[Collected data]
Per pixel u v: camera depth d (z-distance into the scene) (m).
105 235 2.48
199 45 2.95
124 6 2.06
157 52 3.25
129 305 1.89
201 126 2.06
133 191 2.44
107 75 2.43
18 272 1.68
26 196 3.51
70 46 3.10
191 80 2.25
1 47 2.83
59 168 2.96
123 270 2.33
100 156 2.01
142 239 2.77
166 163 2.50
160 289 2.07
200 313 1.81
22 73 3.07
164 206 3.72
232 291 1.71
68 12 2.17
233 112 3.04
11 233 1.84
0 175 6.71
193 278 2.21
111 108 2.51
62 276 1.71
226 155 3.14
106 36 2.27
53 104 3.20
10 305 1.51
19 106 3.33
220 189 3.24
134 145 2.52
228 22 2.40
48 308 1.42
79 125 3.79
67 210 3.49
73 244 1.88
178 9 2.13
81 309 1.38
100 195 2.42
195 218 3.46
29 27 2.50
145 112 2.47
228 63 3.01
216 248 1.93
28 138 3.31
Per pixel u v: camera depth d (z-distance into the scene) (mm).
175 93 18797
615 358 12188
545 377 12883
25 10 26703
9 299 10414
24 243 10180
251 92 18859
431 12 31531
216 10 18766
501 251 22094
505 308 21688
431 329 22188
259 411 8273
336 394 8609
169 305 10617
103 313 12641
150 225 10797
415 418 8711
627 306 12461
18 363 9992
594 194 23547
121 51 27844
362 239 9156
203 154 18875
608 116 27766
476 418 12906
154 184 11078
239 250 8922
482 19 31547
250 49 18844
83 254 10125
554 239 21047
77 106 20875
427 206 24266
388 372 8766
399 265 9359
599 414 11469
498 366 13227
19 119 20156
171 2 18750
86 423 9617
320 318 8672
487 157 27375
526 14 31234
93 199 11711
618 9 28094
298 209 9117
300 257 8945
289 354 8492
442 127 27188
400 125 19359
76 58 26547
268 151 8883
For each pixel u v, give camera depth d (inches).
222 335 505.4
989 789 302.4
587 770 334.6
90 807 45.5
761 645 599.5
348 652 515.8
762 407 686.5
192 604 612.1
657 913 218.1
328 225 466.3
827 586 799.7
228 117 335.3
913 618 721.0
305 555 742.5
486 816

> **Required action**
Look above for the line with "228 63 3.01" and the line with "121 51 27844", and reproduce exactly those two lines plus every line between, nothing more.

> **Answer space**
228 63 3.01
216 248 1.93
28 138 3.31
Per pixel u v: camera depth d (z-distance into the scene) (mm).
175 93 18797
615 358 12188
545 377 12883
25 10 26703
9 299 10414
24 243 10180
251 92 18859
431 12 31531
216 10 18766
501 251 22094
505 308 21688
431 329 22188
259 411 8273
336 394 8609
169 305 10617
103 313 12641
150 225 10797
415 418 8711
627 306 12461
18 363 9992
594 194 23547
121 51 27844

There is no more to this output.